Problem requirements
Return the listing in full, word for word.

--- Stored data ---

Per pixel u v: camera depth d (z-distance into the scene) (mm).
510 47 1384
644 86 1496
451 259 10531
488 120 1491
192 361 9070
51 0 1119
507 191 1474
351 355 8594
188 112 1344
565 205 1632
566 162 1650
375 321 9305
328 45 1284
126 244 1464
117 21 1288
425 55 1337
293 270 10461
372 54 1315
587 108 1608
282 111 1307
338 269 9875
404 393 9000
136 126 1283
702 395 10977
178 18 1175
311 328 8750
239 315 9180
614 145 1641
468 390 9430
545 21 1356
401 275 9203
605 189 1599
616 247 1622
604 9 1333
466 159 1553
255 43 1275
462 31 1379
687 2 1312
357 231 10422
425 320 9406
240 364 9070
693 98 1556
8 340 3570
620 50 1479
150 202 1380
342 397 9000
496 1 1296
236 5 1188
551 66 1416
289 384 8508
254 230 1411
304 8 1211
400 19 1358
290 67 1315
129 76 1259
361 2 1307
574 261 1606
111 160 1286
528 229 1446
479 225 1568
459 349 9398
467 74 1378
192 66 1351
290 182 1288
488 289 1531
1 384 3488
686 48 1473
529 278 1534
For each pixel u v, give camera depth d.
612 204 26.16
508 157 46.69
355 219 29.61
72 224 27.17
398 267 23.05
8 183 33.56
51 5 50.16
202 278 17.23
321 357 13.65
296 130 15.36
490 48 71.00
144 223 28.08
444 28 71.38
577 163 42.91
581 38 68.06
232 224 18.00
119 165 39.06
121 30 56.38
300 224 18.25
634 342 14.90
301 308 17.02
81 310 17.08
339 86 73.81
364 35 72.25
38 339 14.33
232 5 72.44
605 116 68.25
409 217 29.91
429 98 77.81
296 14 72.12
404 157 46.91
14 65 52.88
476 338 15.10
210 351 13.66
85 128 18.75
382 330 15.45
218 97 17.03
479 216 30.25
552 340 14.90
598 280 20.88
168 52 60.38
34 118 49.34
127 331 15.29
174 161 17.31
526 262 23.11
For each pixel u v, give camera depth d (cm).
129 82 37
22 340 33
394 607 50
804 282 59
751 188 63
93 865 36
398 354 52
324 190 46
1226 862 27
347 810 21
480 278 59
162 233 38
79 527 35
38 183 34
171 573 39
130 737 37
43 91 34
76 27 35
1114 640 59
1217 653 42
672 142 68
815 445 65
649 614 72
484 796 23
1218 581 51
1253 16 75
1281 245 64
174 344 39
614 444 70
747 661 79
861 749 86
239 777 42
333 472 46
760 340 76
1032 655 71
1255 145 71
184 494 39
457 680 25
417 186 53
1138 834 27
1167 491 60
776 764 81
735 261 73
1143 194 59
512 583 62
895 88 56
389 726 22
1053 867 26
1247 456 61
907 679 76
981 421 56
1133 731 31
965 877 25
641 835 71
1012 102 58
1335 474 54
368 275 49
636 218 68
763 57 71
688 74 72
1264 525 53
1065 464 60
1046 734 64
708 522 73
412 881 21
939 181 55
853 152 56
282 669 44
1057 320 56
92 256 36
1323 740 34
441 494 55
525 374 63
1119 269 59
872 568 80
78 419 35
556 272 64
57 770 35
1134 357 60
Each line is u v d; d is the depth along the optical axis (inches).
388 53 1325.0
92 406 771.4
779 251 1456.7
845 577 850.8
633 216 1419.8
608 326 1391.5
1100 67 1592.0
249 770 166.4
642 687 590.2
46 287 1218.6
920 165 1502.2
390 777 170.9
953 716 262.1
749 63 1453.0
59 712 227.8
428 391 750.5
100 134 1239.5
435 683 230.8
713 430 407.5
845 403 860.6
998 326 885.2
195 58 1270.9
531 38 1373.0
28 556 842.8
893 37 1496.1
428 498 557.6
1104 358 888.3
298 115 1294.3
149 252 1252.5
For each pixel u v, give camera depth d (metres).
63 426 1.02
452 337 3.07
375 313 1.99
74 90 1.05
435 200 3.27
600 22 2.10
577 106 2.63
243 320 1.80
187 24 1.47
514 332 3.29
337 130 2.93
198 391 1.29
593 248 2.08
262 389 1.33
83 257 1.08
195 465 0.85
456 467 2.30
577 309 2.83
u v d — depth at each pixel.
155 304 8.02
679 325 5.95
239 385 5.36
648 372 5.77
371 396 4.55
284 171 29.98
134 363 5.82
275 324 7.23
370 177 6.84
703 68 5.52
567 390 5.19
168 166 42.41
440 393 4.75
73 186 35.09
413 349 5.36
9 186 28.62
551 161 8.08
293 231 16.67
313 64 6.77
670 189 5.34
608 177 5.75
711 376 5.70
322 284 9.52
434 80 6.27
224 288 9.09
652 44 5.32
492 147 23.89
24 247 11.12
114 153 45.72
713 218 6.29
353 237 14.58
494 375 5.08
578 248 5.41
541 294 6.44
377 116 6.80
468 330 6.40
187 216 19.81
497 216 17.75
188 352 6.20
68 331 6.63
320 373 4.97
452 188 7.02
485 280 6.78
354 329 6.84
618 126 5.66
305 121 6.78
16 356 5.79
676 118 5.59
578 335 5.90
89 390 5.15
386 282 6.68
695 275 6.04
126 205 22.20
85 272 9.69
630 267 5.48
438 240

---

Output of the exercise
Per pixel u v: camera depth d (z-distance into the scene) (mm).
510 47 1384
644 86 1496
451 259 10531
488 120 1491
192 361 9070
51 0 1119
507 191 1474
351 355 8594
188 112 1344
565 205 1632
566 162 1650
375 321 9305
328 45 1284
126 244 1464
117 21 1288
425 55 1337
293 270 10461
372 54 1315
587 108 1608
282 111 1307
338 269 9875
404 393 9000
136 126 1283
702 395 10977
178 18 1175
311 328 8750
239 315 9180
614 145 1641
468 390 9430
545 21 1356
401 275 9203
605 189 1599
616 247 1622
604 9 1333
466 159 1553
255 43 1275
462 31 1379
687 2 1312
357 231 10422
425 320 9406
240 364 9070
693 98 1556
8 340 3570
620 50 1479
150 202 1380
342 397 9000
496 1 1296
236 5 1188
551 66 1416
289 384 8508
254 230 1411
304 8 1211
400 19 1358
290 67 1315
129 76 1259
361 2 1307
574 261 1606
111 160 1286
528 229 1446
479 225 1568
459 349 9398
467 74 1378
192 66 1351
290 182 1288
488 289 1531
1 384 3488
686 48 1473
529 278 1534
For each pixel u v, give camera depth d.
612 204 26.16
508 157 46.69
355 219 29.61
72 224 27.17
398 267 23.05
8 183 33.56
51 5 50.16
202 278 17.23
321 357 13.65
296 130 15.36
490 48 71.00
144 223 28.08
444 28 71.38
577 163 42.91
581 38 68.06
232 224 18.00
119 165 39.06
121 30 56.38
300 224 18.25
634 342 14.90
301 308 17.02
81 310 17.08
339 86 73.81
364 35 72.25
38 339 14.33
232 5 72.44
605 116 68.25
409 217 29.91
429 98 77.81
296 14 72.12
404 157 46.91
14 65 52.88
476 338 15.10
210 351 13.66
85 128 18.75
382 330 15.45
218 97 17.03
479 216 30.25
552 340 14.90
598 280 20.88
168 52 60.38
34 118 49.34
127 331 15.29
174 161 17.31
526 262 23.11
For each pixel u v, give camera depth d (cm).
129 82 37
22 340 33
394 607 50
804 282 59
751 188 63
93 865 36
398 354 52
324 190 46
1226 862 27
347 810 21
480 278 59
162 233 38
79 527 35
38 183 34
171 573 39
130 737 37
43 91 34
76 27 35
1114 640 59
1217 653 42
672 142 68
815 445 65
649 614 72
484 796 23
1218 581 51
1253 16 75
1281 245 64
174 344 39
614 444 70
747 661 79
861 749 86
239 777 42
333 472 46
760 340 76
1032 655 71
1255 145 71
184 494 39
457 680 25
417 186 53
1138 834 27
1167 491 60
776 764 81
735 261 73
1143 194 59
512 583 62
895 88 56
389 726 22
1053 867 26
1247 456 61
907 679 76
981 421 56
1133 731 31
965 877 25
641 835 71
1012 102 58
1335 474 54
368 275 49
636 218 68
763 57 71
688 74 72
1264 525 53
1065 464 60
1046 734 64
708 522 73
412 881 21
939 181 55
853 152 56
282 669 44
1057 320 56
92 256 36
1323 740 34
441 494 55
525 374 63
1119 269 59
872 568 80
78 419 35
556 272 64
57 770 35
1134 357 60
Each line is u v d; d is the depth along the optical axis (inches).
388 53 1325.0
92 406 771.4
779 251 1456.7
845 577 850.8
633 216 1419.8
608 326 1391.5
1100 67 1592.0
249 770 166.4
642 687 590.2
46 287 1218.6
920 165 1502.2
390 777 170.9
953 716 262.1
749 63 1453.0
59 712 227.8
428 391 750.5
100 134 1239.5
435 683 230.8
713 430 407.5
845 403 860.6
998 326 885.2
195 58 1270.9
531 38 1373.0
28 556 842.8
893 37 1496.1
428 498 557.6
1104 358 888.3
298 115 1294.3
149 252 1252.5
For each pixel u v, give camera depth d (metres).
63 426 1.02
452 337 3.07
375 313 1.99
74 90 1.05
435 200 3.27
600 22 2.10
577 106 2.63
243 320 1.80
187 24 1.47
514 332 3.29
337 130 2.93
198 391 1.29
593 248 2.08
262 389 1.33
83 257 1.08
195 465 0.85
456 467 2.30
577 309 2.83
u v d — depth at each pixel.
155 304 8.02
679 325 5.95
239 385 5.36
648 372 5.77
371 396 4.55
284 171 29.98
134 363 5.82
275 324 7.23
370 177 6.84
703 68 5.52
567 390 5.19
168 166 42.41
440 393 4.75
73 186 35.09
413 349 5.36
9 186 28.62
551 161 8.08
293 231 16.67
313 64 6.77
670 189 5.34
608 177 5.75
711 376 5.70
322 284 9.52
434 80 6.27
224 288 9.09
652 44 5.32
492 147 23.89
24 247 11.12
114 153 45.72
713 218 6.29
353 237 14.58
494 375 5.08
578 248 5.41
541 294 6.44
377 116 6.80
468 330 6.40
187 216 19.81
497 216 17.75
188 352 6.20
68 331 6.63
320 373 4.97
452 188 7.02
485 280 6.78
354 329 6.84
618 126 5.66
305 121 6.78
16 356 5.79
676 118 5.59
578 335 5.90
89 390 5.15
386 282 6.68
695 275 6.04
126 205 22.20
85 272 9.69
630 267 5.48
438 240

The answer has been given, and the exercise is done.